Первыми начали сдаваться видевшие, как бежал Альбрехт с кучкой приближенных, бросив свою армию на растерзание. Как эта новость исхитрялась расходиться по охваченному резней полю, по раздробленным куцым огрызкам австрийского войска — неведомо, но оружие там и тут бросалось под ноги, на вымокшую землю и тела павших. А быть может, и никак не расходилась тяжелая весть, а попросту даже самому отчаянному рубаке, самому преданному сыну этой земли уже было очевидно, что битва проиграна, а его смерть ничего не решит.
Около тысячи простых бойцов и рыцарей успели вырваться и даже не отступить — удрать, неуправляемо, врассыпную. Их не преследовали, окружали и сжимали оставшихся.
Где-то еще пытались противиться чьи-то клинки, но уже катился над лесистыми отложистыми холмами и распростертым меж ними полем победный клич, и последние островки отчаянного, безнадежного сопротивления затихали, и поднимались руки, открывая ладони, дрожащие от напряжения...

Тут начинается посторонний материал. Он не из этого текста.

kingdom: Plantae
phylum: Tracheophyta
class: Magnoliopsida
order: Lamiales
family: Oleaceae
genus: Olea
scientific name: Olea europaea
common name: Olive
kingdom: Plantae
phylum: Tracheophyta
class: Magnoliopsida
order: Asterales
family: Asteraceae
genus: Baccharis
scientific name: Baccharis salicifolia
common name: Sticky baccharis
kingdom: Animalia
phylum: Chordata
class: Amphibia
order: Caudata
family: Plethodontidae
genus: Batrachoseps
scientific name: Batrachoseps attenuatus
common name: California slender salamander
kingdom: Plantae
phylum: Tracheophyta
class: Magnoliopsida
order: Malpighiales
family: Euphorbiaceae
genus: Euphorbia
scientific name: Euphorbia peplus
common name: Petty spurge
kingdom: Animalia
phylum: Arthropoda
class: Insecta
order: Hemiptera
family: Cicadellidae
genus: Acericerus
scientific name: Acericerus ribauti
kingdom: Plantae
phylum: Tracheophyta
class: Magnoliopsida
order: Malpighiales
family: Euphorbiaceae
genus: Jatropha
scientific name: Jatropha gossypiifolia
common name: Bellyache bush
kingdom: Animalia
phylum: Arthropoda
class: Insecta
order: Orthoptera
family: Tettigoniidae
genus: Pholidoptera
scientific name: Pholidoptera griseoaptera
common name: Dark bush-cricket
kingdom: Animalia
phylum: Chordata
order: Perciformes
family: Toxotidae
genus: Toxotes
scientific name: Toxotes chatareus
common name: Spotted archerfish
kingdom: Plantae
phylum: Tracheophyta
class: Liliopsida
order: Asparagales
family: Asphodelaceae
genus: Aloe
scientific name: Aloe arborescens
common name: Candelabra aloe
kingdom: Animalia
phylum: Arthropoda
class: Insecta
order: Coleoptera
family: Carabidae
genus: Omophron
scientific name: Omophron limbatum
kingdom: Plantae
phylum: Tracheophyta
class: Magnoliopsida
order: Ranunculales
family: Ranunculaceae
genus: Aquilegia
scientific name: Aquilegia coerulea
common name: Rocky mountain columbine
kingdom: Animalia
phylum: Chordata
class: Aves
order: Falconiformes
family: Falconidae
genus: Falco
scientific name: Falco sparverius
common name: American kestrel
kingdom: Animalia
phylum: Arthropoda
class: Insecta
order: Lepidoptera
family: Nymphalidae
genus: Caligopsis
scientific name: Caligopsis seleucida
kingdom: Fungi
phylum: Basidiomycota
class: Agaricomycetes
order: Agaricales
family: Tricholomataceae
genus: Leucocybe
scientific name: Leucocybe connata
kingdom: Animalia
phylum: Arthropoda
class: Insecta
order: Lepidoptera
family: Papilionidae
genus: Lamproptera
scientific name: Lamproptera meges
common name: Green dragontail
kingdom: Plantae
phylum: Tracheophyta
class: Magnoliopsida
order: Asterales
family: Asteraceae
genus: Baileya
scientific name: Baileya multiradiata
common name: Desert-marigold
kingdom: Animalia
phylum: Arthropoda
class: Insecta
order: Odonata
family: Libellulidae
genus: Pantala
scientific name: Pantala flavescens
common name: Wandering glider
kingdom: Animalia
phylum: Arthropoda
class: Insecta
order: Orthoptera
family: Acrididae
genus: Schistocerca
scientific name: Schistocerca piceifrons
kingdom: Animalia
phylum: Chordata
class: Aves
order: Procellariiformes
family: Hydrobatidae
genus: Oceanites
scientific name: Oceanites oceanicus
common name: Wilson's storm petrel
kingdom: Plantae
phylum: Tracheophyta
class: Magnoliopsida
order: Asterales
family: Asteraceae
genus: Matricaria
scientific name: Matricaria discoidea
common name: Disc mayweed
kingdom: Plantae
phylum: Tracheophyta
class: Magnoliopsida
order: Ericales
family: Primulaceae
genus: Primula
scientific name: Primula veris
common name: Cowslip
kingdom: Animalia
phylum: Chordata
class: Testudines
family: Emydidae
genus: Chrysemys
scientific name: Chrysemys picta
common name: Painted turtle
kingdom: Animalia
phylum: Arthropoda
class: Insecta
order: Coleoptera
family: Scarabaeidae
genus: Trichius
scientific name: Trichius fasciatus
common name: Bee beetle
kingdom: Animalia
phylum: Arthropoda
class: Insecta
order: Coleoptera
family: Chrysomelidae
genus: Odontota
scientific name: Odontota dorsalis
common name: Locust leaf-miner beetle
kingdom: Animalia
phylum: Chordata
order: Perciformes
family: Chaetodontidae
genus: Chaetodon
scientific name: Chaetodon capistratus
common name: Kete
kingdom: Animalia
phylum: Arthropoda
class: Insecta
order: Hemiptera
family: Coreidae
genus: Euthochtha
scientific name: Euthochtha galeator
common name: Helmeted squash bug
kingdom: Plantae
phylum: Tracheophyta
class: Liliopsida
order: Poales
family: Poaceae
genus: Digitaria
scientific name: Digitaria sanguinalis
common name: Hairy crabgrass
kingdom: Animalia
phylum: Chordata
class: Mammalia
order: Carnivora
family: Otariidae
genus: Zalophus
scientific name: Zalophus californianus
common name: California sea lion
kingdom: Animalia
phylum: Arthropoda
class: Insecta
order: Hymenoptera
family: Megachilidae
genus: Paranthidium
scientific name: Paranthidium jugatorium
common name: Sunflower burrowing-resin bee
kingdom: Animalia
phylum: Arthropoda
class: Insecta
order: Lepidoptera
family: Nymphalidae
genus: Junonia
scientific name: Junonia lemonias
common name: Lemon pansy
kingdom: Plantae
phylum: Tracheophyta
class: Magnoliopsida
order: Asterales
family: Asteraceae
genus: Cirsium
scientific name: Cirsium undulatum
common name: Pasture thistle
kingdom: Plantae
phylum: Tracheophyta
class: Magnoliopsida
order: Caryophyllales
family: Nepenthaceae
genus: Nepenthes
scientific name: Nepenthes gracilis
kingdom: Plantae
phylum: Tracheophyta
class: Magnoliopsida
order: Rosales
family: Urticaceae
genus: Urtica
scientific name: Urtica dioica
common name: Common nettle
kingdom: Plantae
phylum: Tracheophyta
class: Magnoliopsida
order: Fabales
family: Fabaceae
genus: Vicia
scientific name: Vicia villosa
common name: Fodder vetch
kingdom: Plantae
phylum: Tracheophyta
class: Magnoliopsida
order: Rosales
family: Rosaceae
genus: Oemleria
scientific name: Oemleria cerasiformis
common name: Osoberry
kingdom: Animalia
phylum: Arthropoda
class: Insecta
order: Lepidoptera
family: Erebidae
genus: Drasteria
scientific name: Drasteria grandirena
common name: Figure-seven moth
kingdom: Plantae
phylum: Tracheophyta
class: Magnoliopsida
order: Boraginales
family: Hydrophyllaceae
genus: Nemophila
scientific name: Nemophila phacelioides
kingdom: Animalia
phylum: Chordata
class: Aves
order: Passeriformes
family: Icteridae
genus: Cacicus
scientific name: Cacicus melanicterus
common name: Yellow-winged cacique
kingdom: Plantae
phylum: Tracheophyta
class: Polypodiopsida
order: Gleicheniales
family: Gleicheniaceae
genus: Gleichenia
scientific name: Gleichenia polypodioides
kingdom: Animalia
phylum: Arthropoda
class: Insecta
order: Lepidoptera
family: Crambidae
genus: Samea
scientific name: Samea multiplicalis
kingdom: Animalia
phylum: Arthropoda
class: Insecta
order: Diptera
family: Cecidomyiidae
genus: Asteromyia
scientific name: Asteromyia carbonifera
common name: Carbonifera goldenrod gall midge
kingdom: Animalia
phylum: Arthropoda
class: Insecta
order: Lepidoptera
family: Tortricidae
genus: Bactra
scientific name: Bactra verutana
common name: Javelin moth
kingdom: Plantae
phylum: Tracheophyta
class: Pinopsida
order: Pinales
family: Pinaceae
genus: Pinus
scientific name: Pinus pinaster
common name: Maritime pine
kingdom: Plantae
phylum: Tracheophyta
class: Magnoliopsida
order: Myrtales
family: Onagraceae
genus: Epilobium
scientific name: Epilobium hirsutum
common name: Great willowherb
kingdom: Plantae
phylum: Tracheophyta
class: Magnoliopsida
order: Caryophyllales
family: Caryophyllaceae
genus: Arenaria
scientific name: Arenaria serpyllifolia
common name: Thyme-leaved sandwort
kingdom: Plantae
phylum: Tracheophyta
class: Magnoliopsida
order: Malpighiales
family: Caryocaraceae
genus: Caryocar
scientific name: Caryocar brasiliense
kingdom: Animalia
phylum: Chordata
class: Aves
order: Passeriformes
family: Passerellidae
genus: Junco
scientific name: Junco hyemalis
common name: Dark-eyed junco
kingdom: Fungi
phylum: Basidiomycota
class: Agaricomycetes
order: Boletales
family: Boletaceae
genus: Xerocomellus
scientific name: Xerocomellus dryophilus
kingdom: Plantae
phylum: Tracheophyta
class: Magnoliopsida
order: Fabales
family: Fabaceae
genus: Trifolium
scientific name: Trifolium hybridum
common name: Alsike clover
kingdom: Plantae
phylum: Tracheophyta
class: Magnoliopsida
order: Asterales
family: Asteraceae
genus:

Дождь все так же падал — неспешно, равнодушно, смешиваясь с кровью на телах и земле, смывая жирную грязь с живых и мертвых. Фридрих запрокинул лицо к небу, прикрыв глаза и слизнув влагу с губ; влага была мерзкой на вкус и хрустела на зубах песчинками, растекалась по языку смесью горечи и соли. Примятый шлем, мешавший дышать и видеть, в бою пришлось бросить, и сейчас с волос за ворот, пропитывая одежду, убегали ленивые холодные струи.
Где-то кто-то кричал, громко стонал, кто-то откровенно, не по-мужски, плакал навзрыд, вдалеке захлебывалась ржанием чья-то лошадь, но после грохота битвы мир вокруг казался тихим. Просто в этой тишине кто-то кричал и плакал...
— Мы победили!
Он медленно открыл глаза, опустив голову, и с трудом собрал взгляд на рыцаре перед собой. На его доспехи было страшно смотреть — с такими повреждениями он должен был лежать где-то там, в этом ворохе порубленных и измятых тел, а не лихо гарцевать на пышущем жаром жеребце, не улыбаться из-за поднятого забрала, не салютовать окровавленным мечом...
— Мы победили! — еще громче крикнул фон Хоэнцоллерн и засмеялся — хрипло, сорванно, но искренне, с неприкрытой радостью. — Что за похоронный вид, мы, черт возьми, победили, кайзер Фриц!
Маркграф запнулся, запоздало устыдившись непрошенной фамильярности, и Фридрих растянул улыбку в ответ:
— Да. Мы победили.
— Эх, какая была возможность красиво пасть! — снова засмеялся маркграф. — Слава, почести семье, а то и песню, может, сложили бы... Но не судьба!